The aviation and marine segments of Garmin's business have also contributed to the company's growth. Aviation revenue saw a 3% increase to $204.63 million, thanks to a strong performance in aftermarket products. Marine revenue jumped 22% to $222.24 million, driven by the strategic acquisition of JL Audio. Additionally, Garmin recently announced the purchase of Lumishore, a leading marine LED lighting manufacturer, which is expected to enhance its product offerings and integration capabilities.

The company's automotive original equipment manufacturer (OEM) revenue witnessed a significant 53% increase to $168.71 million. This growth was propelled by the successful launch of Garmin-designed domain controllers across all BMW (ETR:BMWG) Group car lines. Garmin continues to expand its satellite-connected device offerings, including the recent launch of the InReach Messenger Plus, which introduces photo and voice messaging features. These subscription-based services are anticipated to further grow the company's recurring revenue streams.

Tigress Financial Partners justifies Garmin's premium valuation with its range of high-quality products, strong brand equity, and appeal to affluent consumers engaged in activities like aviation, boating, fitness, and outdoor pursuits.
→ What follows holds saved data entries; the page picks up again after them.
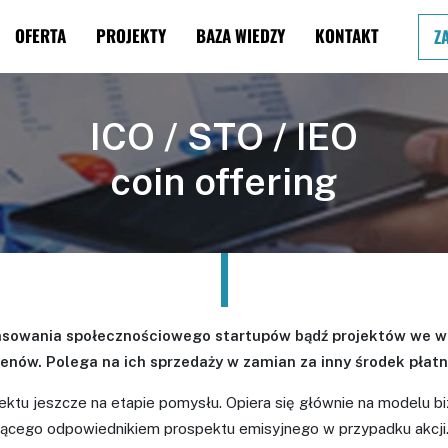
OFERTA
PROJEKTY
BAZA WIEDZY
KONTAKT
Z
ICO / STO / IEO
coin offering
nansowania społecznościowego startupów bądź projektów we wc
ów. Polega na ich sprzedaży w zamian za inny środek płatni
jektu jeszcze na etapie pomysłu. Opiera się głównie na modelu
dącego odpowiednikiem prospektu emisyjnego w przypadku akcji. 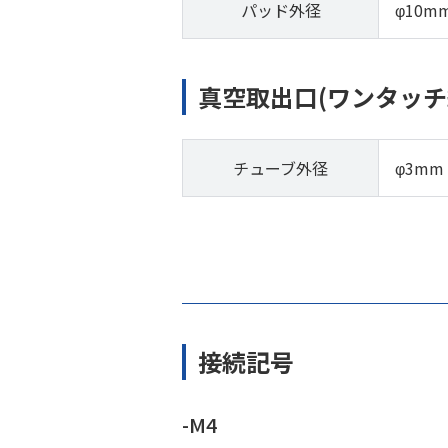
パッド外径
φ10m
真空取出口(ワンタッチ
チューブ外径
φ3mm
接続記号
-M4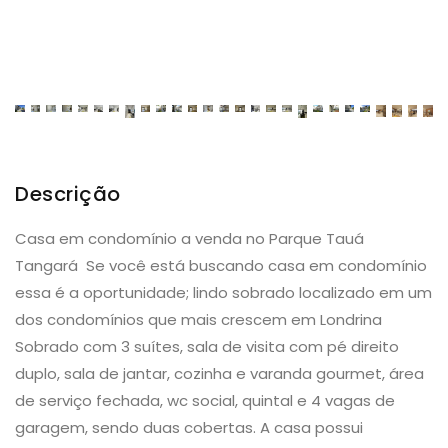
Descrição
Casa em condomínio a venda no Parque Tauá
Tangará Se você está buscando casa em condomínio
essa é a oportunidade; lindo sobrado localizado em um
dos condomínios que mais crescem em Londrina
Sobrado com 3 suítes, sala de visita com pé direito
duplo, sala de jantar, cozinha e varanda gourmet, área
de serviço fechada, wc social, quintal e 4 vagas de
garagem, sendo duas cobertas. A casa possui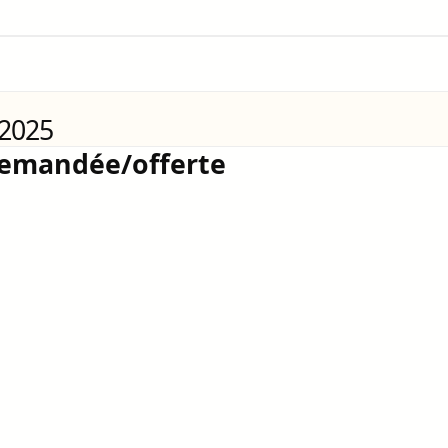
 2025
demandée/offerte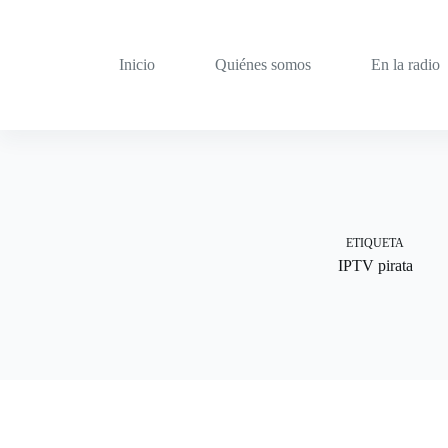
Saltar
al
contenido
Inicio
Quiénes somos
En la radio
ETIQUETA
IPTV pirata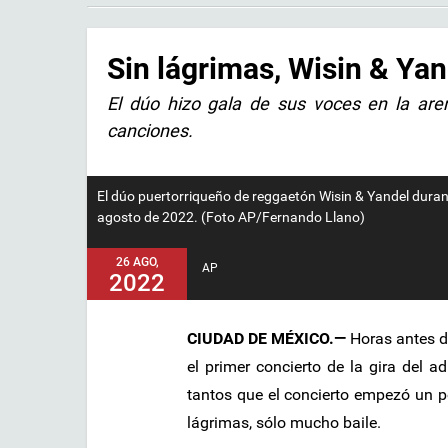
Sin lágrimas, Wisin & Ya
El dúo hizo gala de sus voces en la are
canciones.
El dúo puertorriqueño de reggaetón Wisin & Yandel durante
agosto de 2022. (Foto AP/Fernando Llano)
26 AGO,
AP
2022
CIUDAD DE MÉXICO.—
Horas antes de
el primer concierto de la gira del a
tantos que el concierto empezó un p
lágrimas, sólo mucho baile.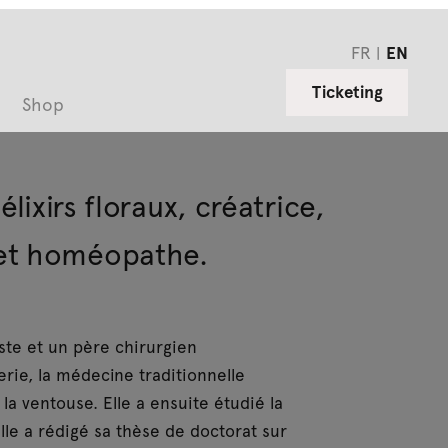
FR
EN
Ticketing
Shop
élixirs floraux, créatrice,
 et homéopathe.
ste et un père chirurgien
erie, la médecine traditionnelle
 ventouse. Elle a ensuite étudié la
lle a rédigé sa thèse de doctorat sur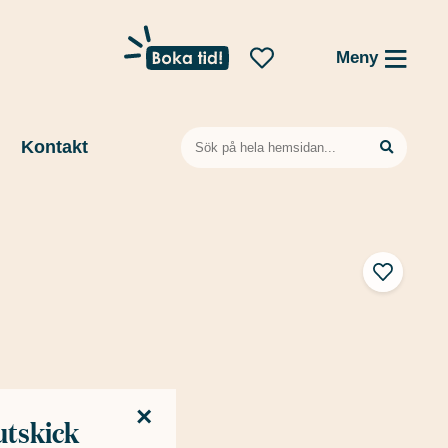
Meny
Sök
Kontakt
efter:
×
utskick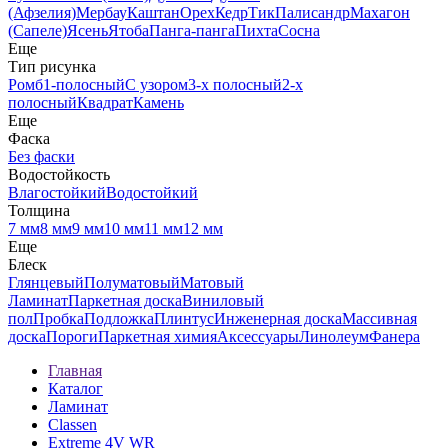
(Афзелия)
Мербау
Каштан
Орех
Кедр
Тик
Палисандр
Махагон
(Сапеле)
Ясень
Ятоба
Панга-панга
Пихта
Сосна
Еще
Тип рисунка
Ромб
1-полосный
С узором
3-х полосный
2-х
полосный
Квадрат
Камень
Еще
Фаска
Без фаски
Водостойкость
Влагостойкий
Водостойкий
Толщина
7 мм
8 мм
9 мм
10 мм
11 мм
12 мм
Еще
Блеск
Глянцевый
Полуматовый
Матовый
Ламинат
Паркетная доска
Виниловый
пол
Пробка
Подложка
Плинтус
Инженерная доска
Массивная
доска
Пороги
Паркетная химия
Аксессуары
Линолеум
Фанера
Главная
Каталог
Ламинат
Classen
Extreme 4V WR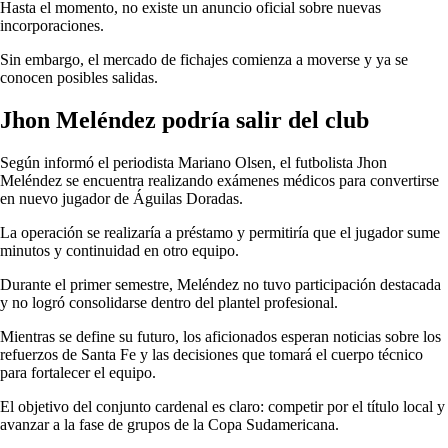
Hasta el momento, no existe un anuncio oficial sobre nuevas
incorporaciones.
Sin embargo, el mercado de fichajes comienza a moverse y ya se
conocen posibles salidas.
Jhon Meléndez podría salir del club
Según informó el periodista Mariano Olsen, el futbolista Jhon
Meléndez se encuentra realizando exámenes médicos para convertirse
en nuevo jugador de Águilas Doradas.
La operación se realizaría a préstamo y permitiría que el jugador sume
minutos y continuidad en otro equipo.
Durante el primer semestre, Meléndez no tuvo participación destacada
y no logró consolidarse dentro del plantel profesional.
Mientras se define su futuro, los aficionados esperan noticias sobre los
refuerzos de Santa Fe y las decisiones que tomará el cuerpo técnico
para fortalecer el equipo.
El objetivo del conjunto cardenal es claro: competir por el título local y
avanzar a la fase de grupos de la Copa Sudamericana.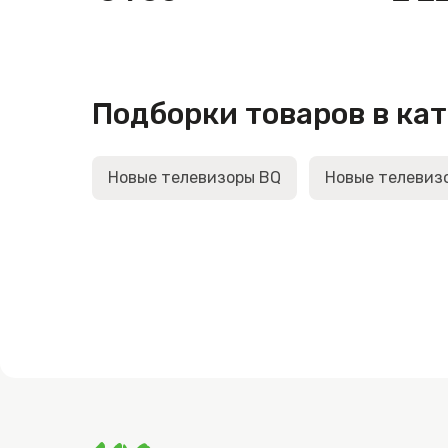
Подборки товаров в ка
Новые телевизоры BQ
Новые телевизо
The firm notes Garmin's resilience in economic terms, robust balance sheet, and healthy cash flow as drivers for ongoing investment in product development, which is expected to yield higher returns on capital and economic profit, thus enhancing shareholder value. Supporting this view, InvestingPro data reveals a strong return on invested capital of 18% and an impressive current ratio of 3.3, indicating excellent operational efficiency and financial stability.

For deeper insights into Garmin's valuation and growth prospects, investors can access the comprehensive Pro Research Report, available exclusively to InvestingPro subscribers. Tigress also points to Garmin's commitment to shareholder returns through dividend increases and share repurchases. The new 12-month price target of $265, combined with dividends, is projected to offer a total return potential of approximately 25% from current levels.

In other recent news, Garmin Ltd. has been making significant strides in its financial performance. The company recently posted record-breaking third-quarter results for 2024, showing a 24% increase in consolidated revenue to $1.59 billion. This strong performance led to a gross margin expansion to 60% and a 62% year-over-year increase in operating income. Garmin also raised its full-year guidance to approximately $6.12 billion in revenue and a pro forma EPS of $6.85.

BofA Securities maintained its Underperform rating on Garmin's stock, despite acknowledging the company's recent performance and updated earnings projections. The firm increased the price target to $185 from the previous $150, based on a price-to-earnings ratio of 1.0 times relative to the S&P 500 projections for 2026.

On the other hand, JPMorgan (NYSE:JPM) raised its price target for Garmin from $178 to $212, while maintaining a neutral rating on the stock. This adjustment was in response to Garmin's robust earnings beat and raised full-year guidance that exceeded expectations. JPMorgan's revised earnings outlook for Garmin is now $7.60 per share in 2025, up from the previous estimate of $6.55, and $8.50 per share in 2026, increased from $7.30.